INSTRUCTION
Reproduce every line of these records verbatim, omitting the pictures.

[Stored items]
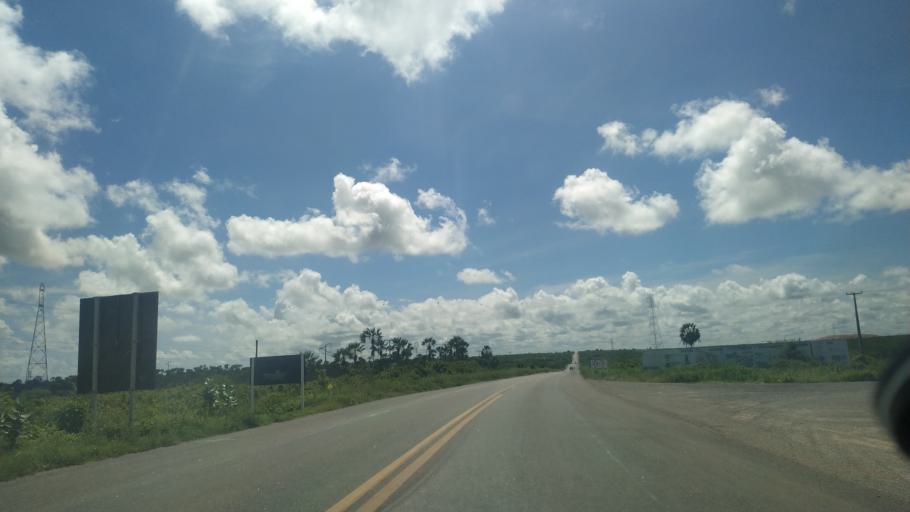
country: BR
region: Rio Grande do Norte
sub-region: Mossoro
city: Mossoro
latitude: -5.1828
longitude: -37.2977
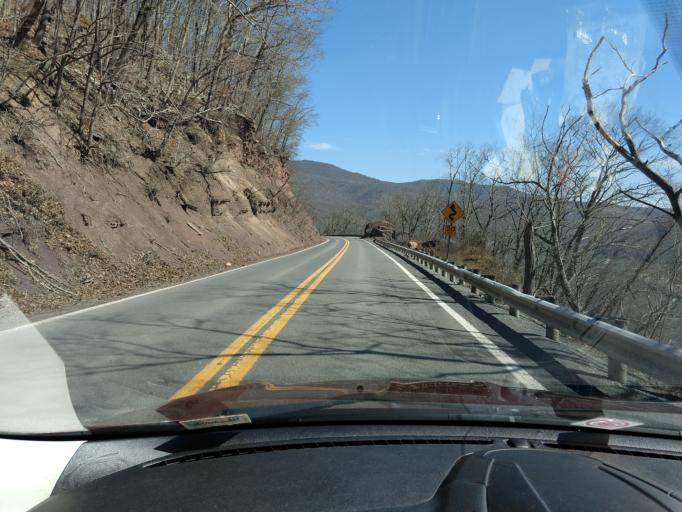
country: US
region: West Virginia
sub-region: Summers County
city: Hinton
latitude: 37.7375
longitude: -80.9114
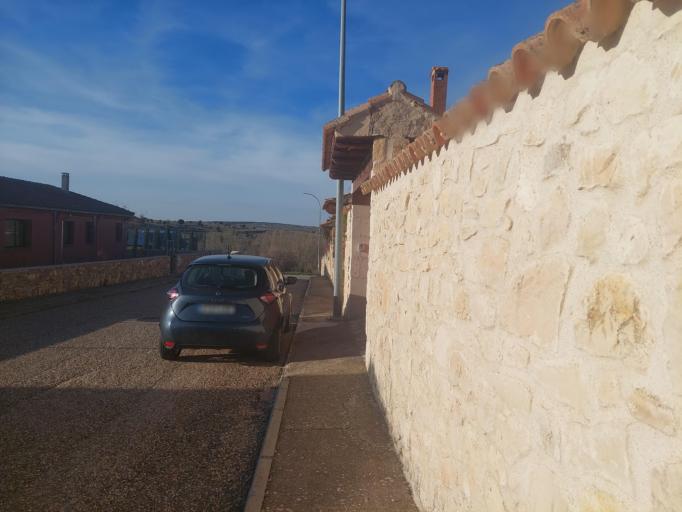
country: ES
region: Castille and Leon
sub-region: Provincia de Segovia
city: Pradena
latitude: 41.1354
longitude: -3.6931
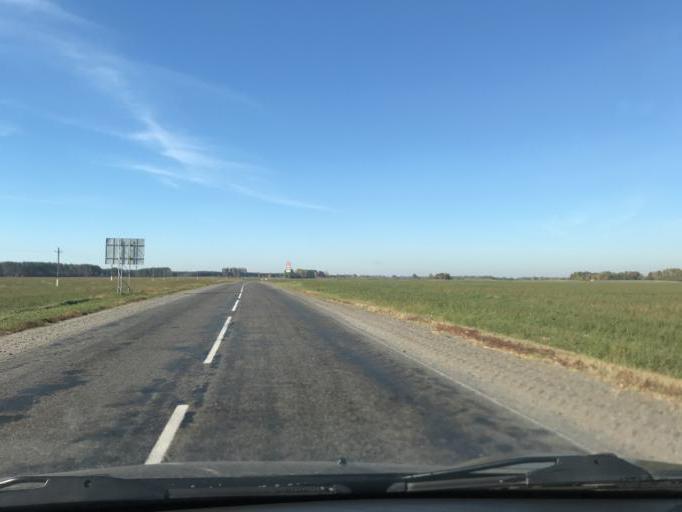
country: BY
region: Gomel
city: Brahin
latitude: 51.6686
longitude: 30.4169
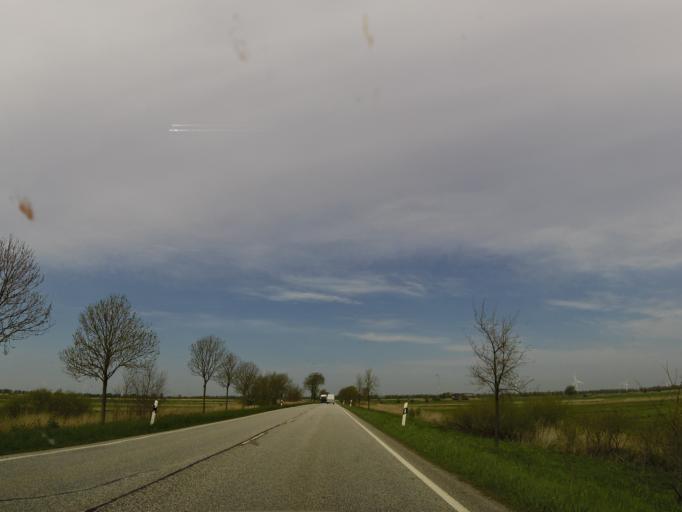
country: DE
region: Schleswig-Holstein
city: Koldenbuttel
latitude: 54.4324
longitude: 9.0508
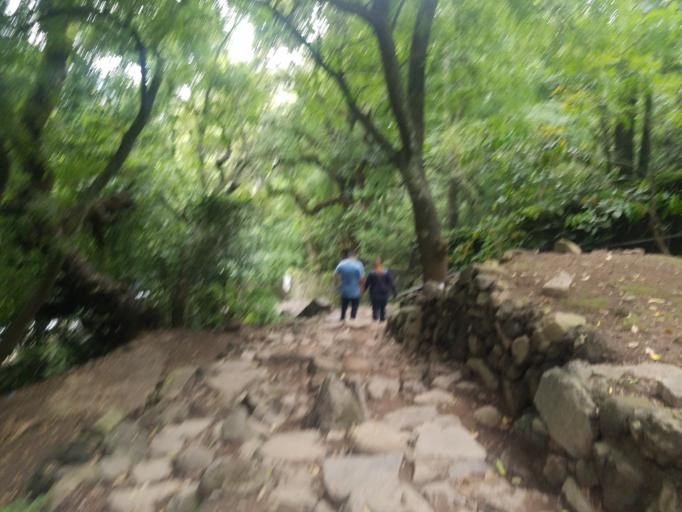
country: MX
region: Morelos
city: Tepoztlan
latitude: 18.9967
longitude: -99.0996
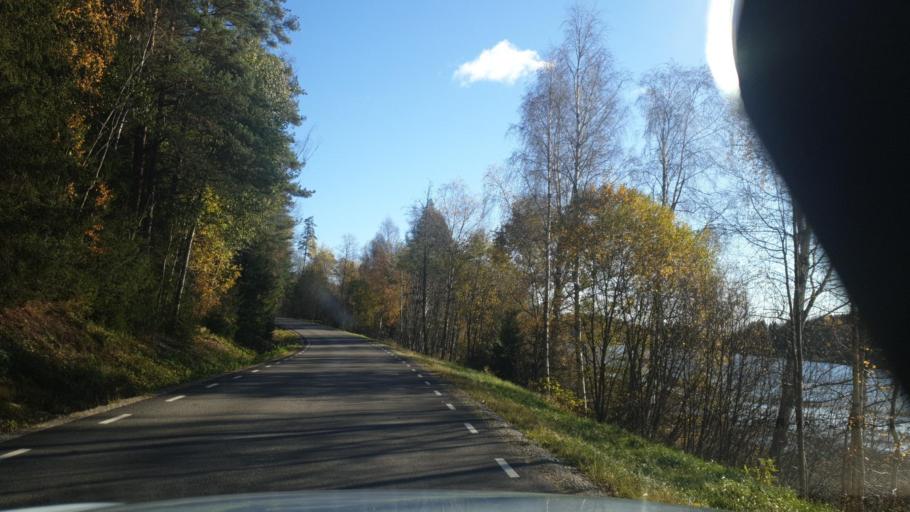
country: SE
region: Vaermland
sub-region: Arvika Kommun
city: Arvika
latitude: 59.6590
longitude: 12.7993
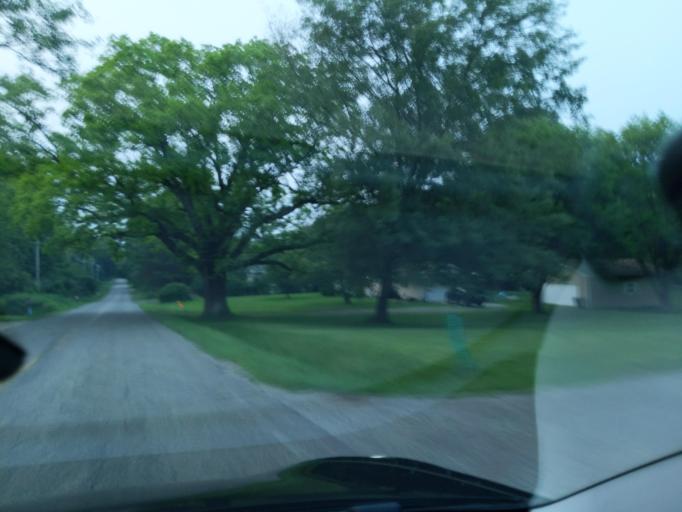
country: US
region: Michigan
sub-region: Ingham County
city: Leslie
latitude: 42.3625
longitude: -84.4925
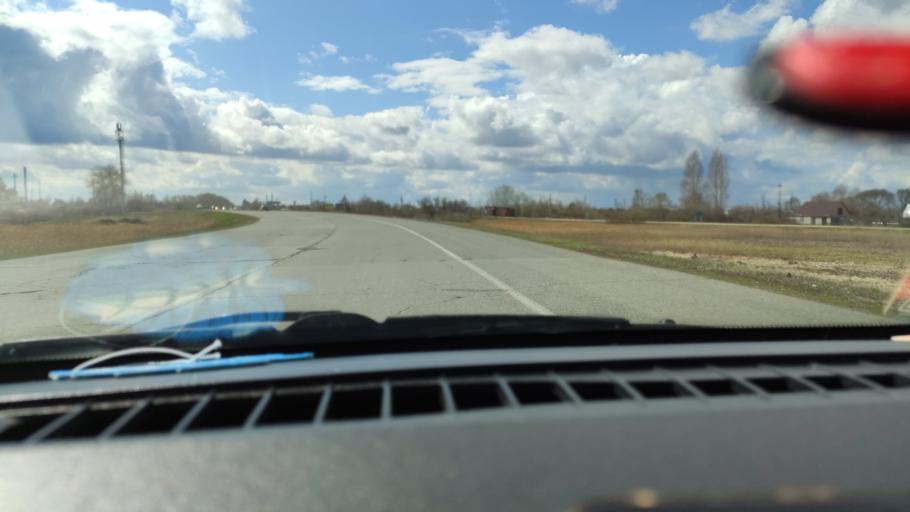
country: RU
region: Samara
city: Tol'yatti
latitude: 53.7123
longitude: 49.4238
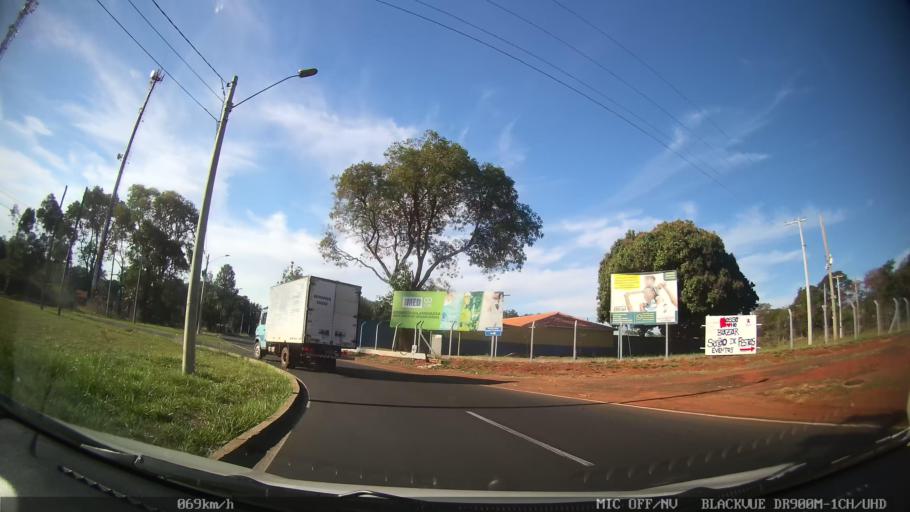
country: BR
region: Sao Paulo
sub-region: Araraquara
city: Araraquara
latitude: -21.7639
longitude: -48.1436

OUTPUT FOR THIS TASK
country: BR
region: Rio Grande do Norte
sub-region: Mossoro
city: Mossoro
latitude: -5.1828
longitude: -37.2977
country: US
region: West Virginia
sub-region: Summers County
city: Hinton
latitude: 37.7375
longitude: -80.9114
country: ES
region: Castille and Leon
sub-region: Provincia de Segovia
city: Pradena
latitude: 41.1354
longitude: -3.6931
country: BY
region: Gomel
city: Brahin
latitude: 51.6686
longitude: 30.4169
country: DE
region: Schleswig-Holstein
city: Koldenbuttel
latitude: 54.4324
longitude: 9.0508
country: MX
region: Morelos
city: Tepoztlan
latitude: 18.9967
longitude: -99.0996
country: SE
region: Vaermland
sub-region: Arvika Kommun
city: Arvika
latitude: 59.6590
longitude: 12.7993
country: US
region: Michigan
sub-region: Ingham County
city: Leslie
latitude: 42.3625
longitude: -84.4925
country: RU
region: Samara
city: Tol'yatti
latitude: 53.7123
longitude: 49.4238
country: BR
region: Sao Paulo
sub-region: Araraquara
city: Araraquara
latitude: -21.7639
longitude: -48.1436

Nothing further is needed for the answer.